## What you will do
Each record that follows should be repeated exactly, minus any images.

** Data shown follows **

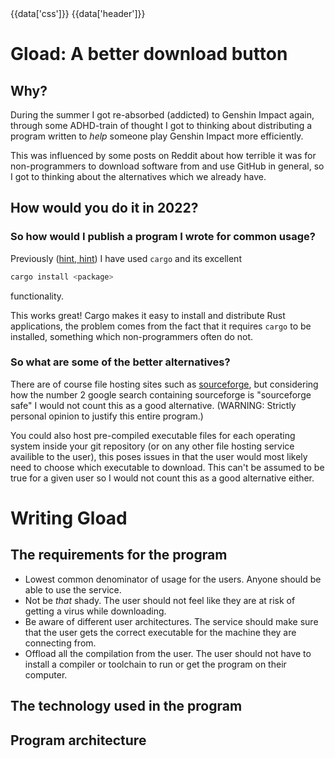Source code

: #+EXPORT_FILE_NAME: /home/epos/Blog/templates/a_better_download_button.html
#+HTML_HEAD: {{data['css']}}
#+HTML: {{data['header']}}

* Gload: A better download button
** Why?
During the summer I got re-absorbed (addicted) to Genshin Impact again, through some ADHD-train of thought I got to thinking about distributing a program written to /help/ someone play Genshin Impact more efficiently.

This was influenced by some posts on Reddit about how terrible it was for non-programmers to download software from and use GitHub in general, so I got to thinking about the alternatives which we already have.
** How would you do it in 2022?
*** So how would I publish a program I wrote for common usage?
Previously ([[https://github.com/epos95/byggis.git][hint, hint]]) I have used ~cargo~ and its excellent
#+begin_src bash
cargo install <package>
#+end_src
functionality.

This works great! Cargo makes it easy to install and distribute Rust applications, the problem comes from the fact that it requires ~cargo~ to be installed, something which non-programmers often do not.
*** So what are some of the better alternatives?
There are of course file hosting sites such as [[https://sourceforge.net/][sourceforge]], but considering how the number 2 google search containing sourceforge is "sourceforge safe" I would not count this as a good alternative. (WARNING: Strictly personal opinion to justify this entire program.)

You could also host pre-compiled executable files for each operating system inside your git repository (or on any other file hosting service availible to the user), this poses issues in that the user would most likely need to choose which executable to download.
This can't be assumed to be true for a given user so I would not count this as a good alternative either.

* Writing Gload
** The requirements for the program
- Lowest common denominator of usage for the users. Anyone should be able to use the service.
- Not be /that/ shady. The user should not feel like they are at risk of getting a virus while downloading.
- Be aware of different user architectures. The service should make sure that the user gets the correct executable for the machine they are connecting from.
- Offload all the compilation from the user. The user should not have to install a compiler or toolchain to run or get the program on their computer.

** The technology used in the program
** Program architecture
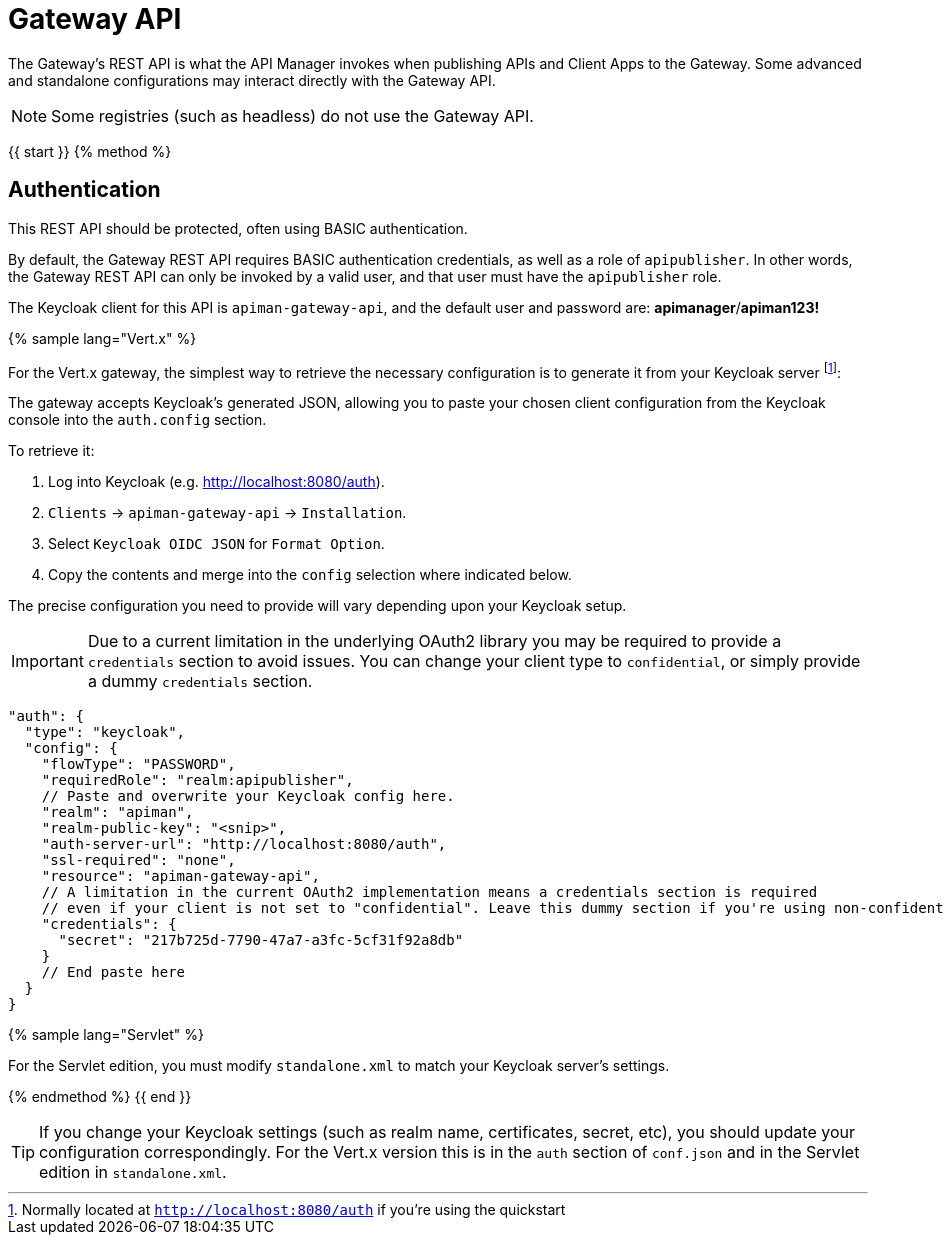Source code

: = Gateway API

The Gateway's REST API is what the API Manager invokes when publishing APIs and Client Apps to the Gateway. Some advanced and standalone configurations may interact directly with the Gateway API.

NOTE: Some registries (such as headless) do not use the Gateway API.

{{ start }}++++
{% method %}

== Authentication

This REST API should be protected, often using BASIC authentication.

By default, the Gateway REST API requires BASIC authentication credentials, as well as a role of `apipublisher`.
In other words, the Gateway REST API can only be invoked by a valid user, and that user must have the `apipublisher` role.

The Keycloak client for this API is `apiman-gateway-api`, and the default user and password are: *apimanager*/*apiman123!*

{% sample lang="Vert.x" %}

For the Vert.x gateway, the simplest way to retrieve the necessary configuration is to generate it from your Keycloak server footnote:[Normally located at `http://localhost:8080/auth` if you're using the quickstart]:

The gateway accepts Keycloak's generated JSON, allowing you to paste your chosen client configuration from the Keycloak console into the `auth.config` section.

To retrieve it:

. Log into Keycloak (e.g. http://localhost:8080/auth).
. `Clients` -> `apiman-gateway-api` -> `Installation`.
. Select `Keycloak OIDC JSON` for `Format Option`.
. Copy the contents and merge into the `config` selection where indicated below.

The precise configuration you need to provide will vary depending upon your Keycloak setup.

IMPORTANT: Due to a current limitation in the underlying OAuth2 library you may be required to provide a `credentials` section to avoid issues. You can change your client type to `confidential`, or simply provide a dummy `credentials` section.

```json
"auth": {
  "type": "keycloak",
  "config": {
    "flowType": "PASSWORD",
    "requiredRole": "realm:apipublisher",
    // Paste and overwrite your Keycloak config here.
    "realm": "apiman",
    "realm-public-key": "<snip>",
    "auth-server-url": "http://localhost:8080/auth",
    "ssl-required": "none",
    "resource": "apiman-gateway-api",
    // A limitation in the current OAuth2 implementation means a credentials section is required
    // even if your client is not set to "confidential". Leave this dummy section if you're using non-confidential.
    "credentials": {
      "secret": "217b725d-7790-47a7-a3fc-5cf31f92a8db"
    }
    // End paste here
  }
}
```

{% sample lang="Servlet" %}

For the Servlet edition, you must modify `standalone.xml` to match your Keycloak server's settings. 

{% endmethod %}
{{ end }}++++


TIP: If you change your Keycloak settings (such as realm name, certificates, secret, etc), you should update your configuration correspondingly.
For the Vert.x version this is in the `auth` section of `conf.json` and in the Servlet edition in `standalone.xml`.
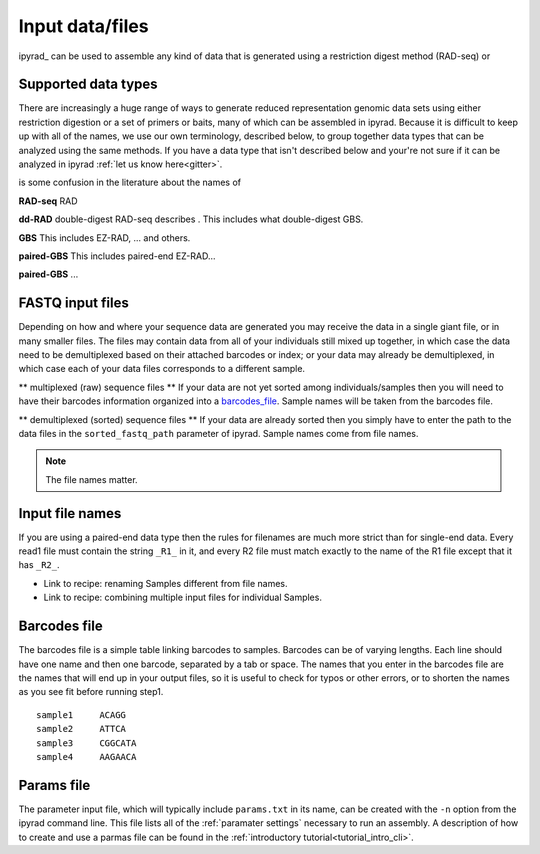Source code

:
.. _files:


Input data/files
=================
ipyrad_ can be used to assemble any kind of data that is generated using a 
restriction digest method (RAD-seq) or 


.. _data_types:
Supported data types
^^^^^^^^^^^^^^^^^^^^^
There are increasingly a huge range of ways to generate reduced representation 
genomic data sets using either restriction digestion or a set of primers or baits, 
many of which can be assembled in ipyrad. Because it is difficult to keep up with 
all of the names, we use our own terminology, described below, to group together
data types that can be analyzed using the same methods. If you have a data type
that isn't described below and your're not sure if it can be analyzed in ipyrad
:ref:`let us know here<gitter>`. 

is some confusion in the literature about the names of 


**RAD-seq**
RAD

**dd-RAD**
double-digest RAD-seq describes . This includes what double-digest GBS. 

**GBS**
This includes EZ-RAD, ... and others.

**paired-GBS**
This includes paired-end EZ-RAD...

**paired-GBS**
...


.. _input_files:
FASTQ input files
^^^^^^^^^^^^^^^^^^^^
Depending on how and where your sequence data are generated you may receive the
data in a single giant file, or in many smaller files. The files may contain data
from all of your individuals still mixed up together, in which case the data need
to be demultiplexed based on their attached barcodes or index; or your data may 
already be demultiplexed, in which case each of your data files corresponds to 
a different sample. 

** multiplexed (raw) sequence files **  
If your data are not yet sorted among individuals/samples then you will need 
to have their barcodes information organized into a barcodes_file_. Sample names 
will be taken from the barcodes file. 

** demultiplexed (sorted) sequence files **  
If your data are already sorted then you simply have to enter the path to the 
data files in the ``sorted_fastq_path`` parameter of ipyrad. 
Sample names come from file names. 

.. note:: The file names matter.


.. _file_names:
Input file names
^^^^^^^^^^^^^^^^^
If you are using a paired-end data type then the rules for filenames are much 
more strict than for single-end data. Every read1 file must contain the string 
``_R1_`` in it, and every R2 file must match exactly to the name of the R1 file
except that it has ``_R2_``. 

* Link to recipe: renaming Samples different from file names.
* Link to recipe: combining multiple input files for individual Samples. 


.. _barcodes_file:

Barcodes file
^^^^^^^^^^^^^^
The barcodes file is a simple table linking barcodes to samples. 
Barcodes can be of varying lengths. 
Each line should have one name and then one barcode, separated by a tab or 
space. The names that you enter in the barcodes file are the names 
that will end up in your output files, so it is useful to check for 
typos or other errors, or to shorten the names as you see fit before 
running step1. 

.. parsed-literal:: 
    sample1     ACAGG
    sample2     ATTCA  
    sample3     CGGCATA  
    sample4     AAGAACA  


.. _params_file:
Params file
^^^^^^^^^^^^
The parameter input file, which will typically include ``params.txt`` in its name, 
can be created with the ``-n`` option from the ipyrad command line. This file 
lists all of the :ref:`paramater settings` necessary to run an assembly.
A description of how to create and use a parmas file can be found in the 
:ref:`introductory tutorial<tutorial_intro_cli>`.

** End of Data shown **

## Solution to the exercise
Source code

: #+EXPORT_FILE_NAME: /home/epos/Blog/templates/a_better_download_button.html
#+HTML_HEAD: {{data['css']}}
#+HTML: {{data['header']}}

* Gload: A better download button
** Why?
During the summer I got re-absorbed (addicted) to Genshin Impact again, through some ADHD-train of thought I got to thinking about distributing a program written to /help/ someone play Genshin Impact more efficiently.

This was influenced by some posts on Reddit about how terrible it was for non-programmers to download software from and use GitHub in general, so I got to thinking about the alternatives which we already have.
** How would you do it in 2022?
*** So how would I publish a program I wrote for common usage?
Previously ([[https://github.com/epos95/byggis.git][hint, hint]]) I have used ~cargo~ and its excellent
#+begin_src bash
cargo install <package>
#+end_src
functionality.

This works great! Cargo makes it easy to install and distribute Rust applications, the problem comes from the fact that it requires ~cargo~ to be installed, something which non-programmers often do not.
*** So what are some of the better alternatives?
There are of course file hosting sites such as [[https://sourceforge.net/][sourceforge]], but considering how the number 2 google search containing sourceforge is "sourceforge safe" I would not count this as a good alternative. (WARNING: Strictly personal opinion to justify this entire program.)

You could also host pre-compiled executable files for each operating system inside your git repository (or on any other file hosting service availible to the user), this poses issues in that the user would most likely need to choose which executable to download.
This can't be assumed to be true for a given user so I would not count this as a good alternative either.

* Writing Gload
** The requirements for the program
- Lowest common denominator of usage for the users. Anyone should be able to use the service.
- Not be /that/ shady. The user should not feel like they are at risk of getting a virus while downloading.
- Be aware of different user architectures. The service should make sure that the user gets the correct executable for the machine they are connecting from.
- Offload all the compilation from the user. The user should not have to install a compiler or toolchain to run or get the program on their computer.

** The technology used in the program
** Program architecture
Source code

: = Gateway API

The Gateway's REST API is what the API Manager invokes when publishing APIs and Client Apps to the Gateway. Some advanced and standalone configurations may interact directly with the Gateway API.

NOTE: Some registries (such as headless) do not use the Gateway API.

{{ start }}++++
{% method %}

== Authentication

This REST API should be protected, often using BASIC authentication.

By default, the Gateway REST API requires BASIC authentication credentials, as well as a role of `apipublisher`.
In other words, the Gateway REST API can only be invoked by a valid user, and that user must have the `apipublisher` role.

The Keycloak client for this API is `apiman-gateway-api`, and the default user and password are: *apimanager*/*apiman123!*

{% sample lang="Vert.x" %}

For the Vert.x gateway, the simplest way to retrieve the necessary configuration is to generate it from your Keycloak server footnote:[Normally located at `http://localhost:8080/auth` if you're using the quickstart]:

The gateway accepts Keycloak's generated JSON, allowing you to paste your chosen client configuration from the Keycloak console into the `auth.config` section.

To retrieve it:

. Log into Keycloak (e.g. http://localhost:8080/auth).
. `Clients` -> `apiman-gateway-api` -> `Installation`.
. Select `Keycloak OIDC JSON` for `Format Option`.
. Copy the contents and merge into the `config` selection where indicated below.

The precise configuration you need to provide will vary depending upon your Keycloak setup.

IMPORTANT: Due to a current limitation in the underlying OAuth2 library you may be required to provide a `credentials` section to avoid issues. You can change your client type to `confidential`, or simply provide a dummy `credentials` section.

```json
"auth": {
  "type": "keycloak",
  "config": {
    "flowType": "PASSWORD",
    "requiredRole": "realm:apipublisher",
    // Paste and overwrite your Keycloak config here.
    "realm": "apiman",
    "realm-public-key": "<snip>",
    "auth-server-url": "http://localhost:8080/auth",
    "ssl-required": "none",
    "resource": "apiman-gateway-api",
    // A limitation in the current OAuth2 implementation means a credentials section is required
    // even if your client is not set to "confidential". Leave this dummy section if you're using non-confidential.
    "credentials": {
      "secret": "217b725d-7790-47a7-a3fc-5cf31f92a8db"
    }
    // End paste here
  }
}
```

{% sample lang="Servlet" %}

For the Servlet edition, you must modify `standalone.xml` to match your Keycloak server's settings. 

{% endmethod %}
{{ end }}++++


TIP: If you change your Keycloak settings (such as realm name, certificates, secret, etc), you should update your configuration correspondingly.
For the Vert.x version this is in the `auth` section of `conf.json` and in the Servlet edition in `standalone.xml`.
Source code

:
.. _files:


Input data/files
=================
ipyrad_ can be used to assemble any kind of data that is generated using a 
restriction digest method (RAD-seq) or 


.. _data_types:
Supported data types
^^^^^^^^^^^^^^^^^^^^^
There are increasingly a huge range of ways to generate reduced representation 
genomic data sets using either restriction digestion or a set of primers or baits, 
many of which can be assembled in ipyrad. Because it is difficult to keep up with 
all of the names, we use our own terminology, described below, to group together
data types that can be analyzed using the same methods. If you have a data type
that isn't described below and your're not sure if it can be analyzed in ipyrad
:ref:`let us know here<gitter>`. 

is some confusion in the literature about the names of 


**RAD-seq**
RAD

**dd-RAD**
double-digest RAD-seq describes . This includes what double-digest GBS. 

**GBS**
This includes EZ-RAD, ... and others.

**paired-GBS**
This includes paired-end EZ-RAD...

**paired-GBS**
...


.. _input_files:
FASTQ input files
^^^^^^^^^^^^^^^^^^^^
Depending on how and where your sequence data are generated you may receive the
data in a single giant file, or in many smaller files. The files may contain data
from all of your individuals still mixed up together, in which case the data need
to be demultiplexed based on their attached barcodes or index; or your data may 
already be demultiplexed, in which case each of your data files corresponds to 
a different sample. 

** multiplexed (raw) sequence files **  
If your data are not yet sorted among individuals/samples then you will need 
to have their barcodes information organized into a barcodes_file_. Sample names 
will be taken from the barcodes file. 

** demultiplexed (sorted) sequence files **  
If your data are already sorted then you simply have to enter the path to the 
data files in the ``sorted_fastq_path`` parameter of ipyrad. 
Sample names come from file names. 

.. note:: The file names matter.


.. _file_names:
Input file names
^^^^^^^^^^^^^^^^^
If you are using a paired-end data type then the rules for filenames are much 
more strict than for single-end data. Every read1 file must contain the string 
``_R1_`` in it, and every R2 file must match exactly to the name of the R1 file
except that it has ``_R2_``. 

* Link to recipe: renaming Samples different from file names.
* Link to recipe: combining multiple input files for individual Samples. 


.. _barcodes_file:

Barcodes file
^^^^^^^^^^^^^^
The barcodes file is a simple table linking barcodes to samples. 
Barcodes can be of varying lengths. 
Each line should have one name and then one barcode, separated by a tab or 
space. The names that you enter in the barcodes file are the names 
that will end up in your output files, so it is useful to check for 
typos or other errors, or to shorten the names as you see fit before 
running step1. 

.. parsed-literal:: 
    sample1     ACAGG
    sample2     ATTCA  
    sample3     CGGCATA  
    sample4     AAGAACA  


.. _params_file:
Params file
^^^^^^^^^^^^
The parameter input file, which will typically include ``params.txt`` in its name, 
can be created with the ``-n`` option from the ipyrad command line. This file 
lists all of the :ref:`paramater settings` necessary to run an assembly.
A description of how to create and use a parmas file can be found in the 
:ref:`introductory tutorial<tutorial_intro_cli>`.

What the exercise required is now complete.